**Указания к заданию**
Воспроизведите дословно все строки приведенного ниже материала. Изображения в ответ не включайте.

___ Представленный материал

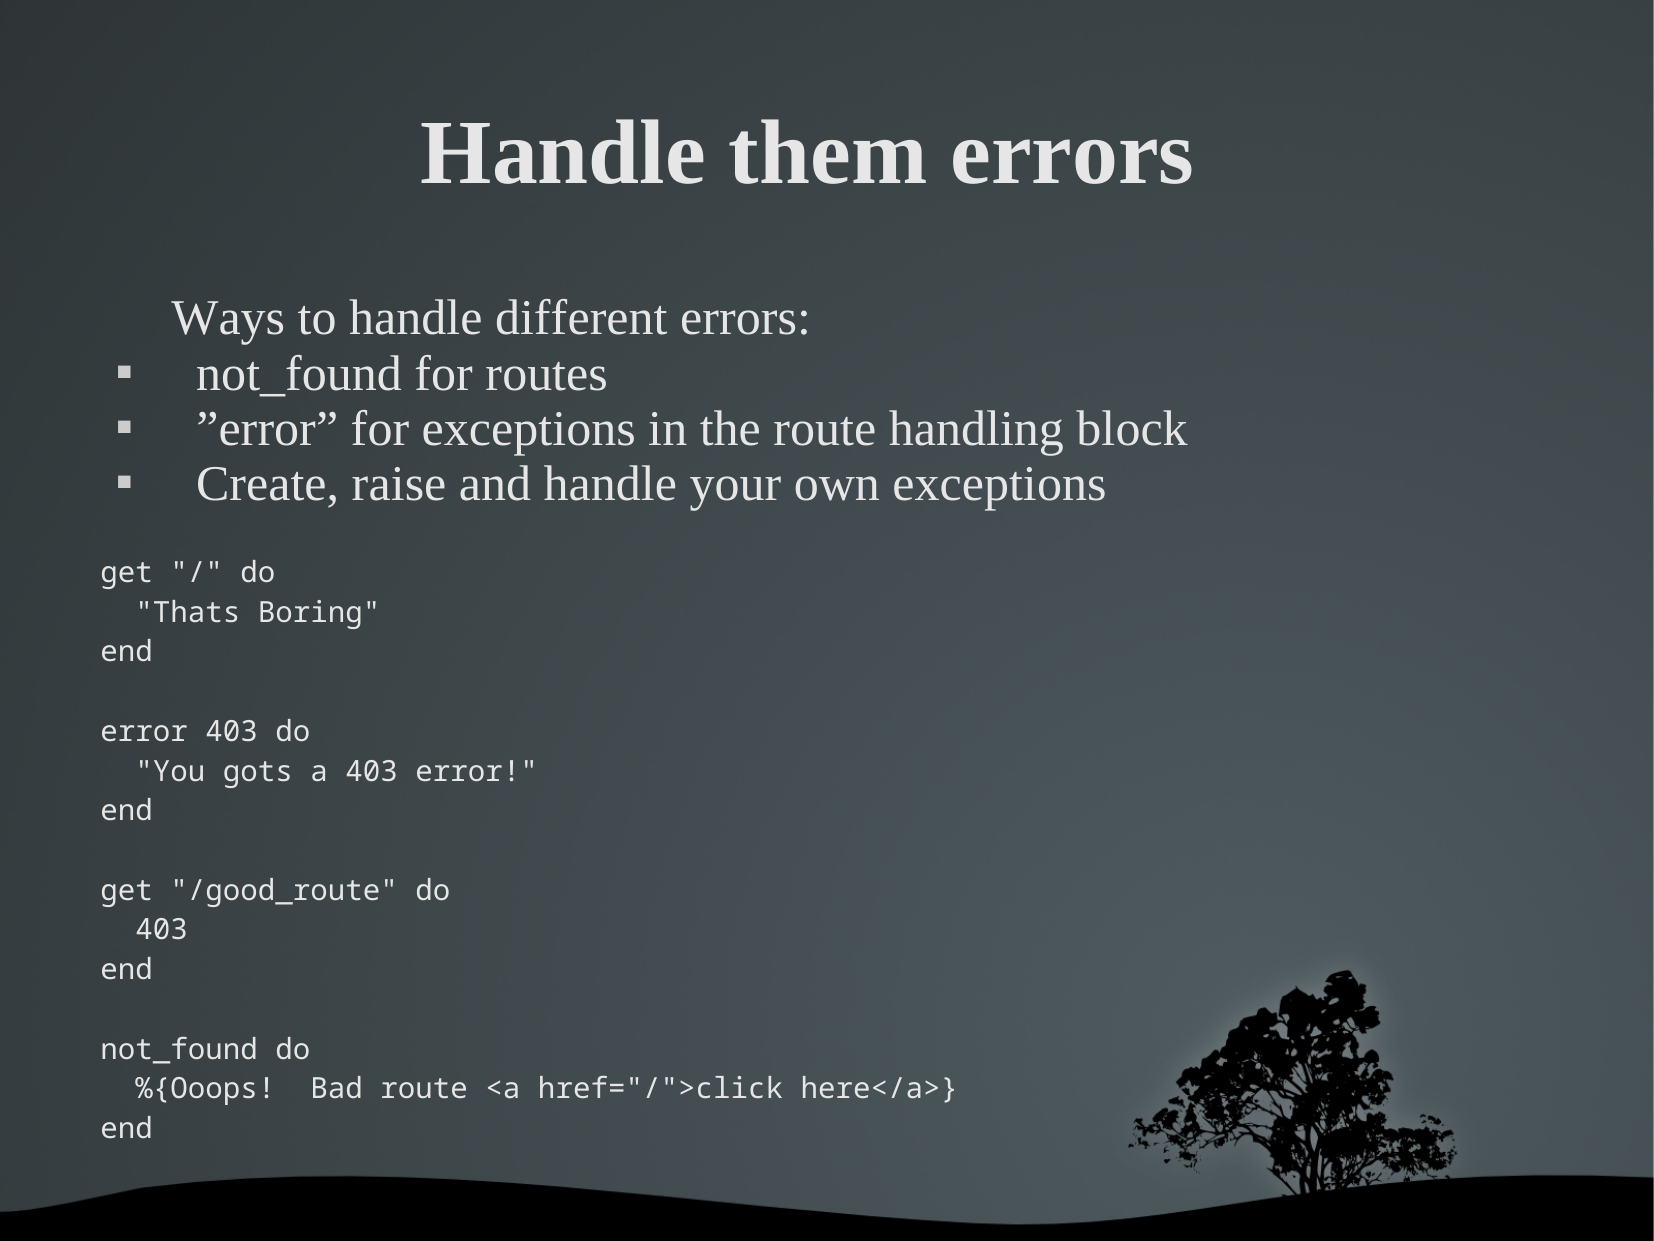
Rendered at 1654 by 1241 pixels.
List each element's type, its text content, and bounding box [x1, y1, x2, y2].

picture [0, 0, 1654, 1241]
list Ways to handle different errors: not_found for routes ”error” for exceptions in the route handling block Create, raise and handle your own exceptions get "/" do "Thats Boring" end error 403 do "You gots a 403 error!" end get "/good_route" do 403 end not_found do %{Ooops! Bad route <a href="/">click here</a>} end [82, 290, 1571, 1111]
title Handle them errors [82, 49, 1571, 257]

______

**Ответ**
Rendered at 1654 by 1241 pixels.
List each element's type, its text content, and bounding box [x1, y1, x2, y2].

picture [0, 0, 1654, 1241]
list Ways to handle different errors: not_found for routes ”error” for exceptions in the route handling block Create, raise and handle your own exceptions get "/" do "Thats Boring" end error 403 do "You gots a 403 error!" end get "/good_route" do 403 end not_found do %{Ooops! Bad route <a href="/">click here</a>} end [82, 290, 1571, 1111]
title Handle them errors [82, 49, 1571, 257]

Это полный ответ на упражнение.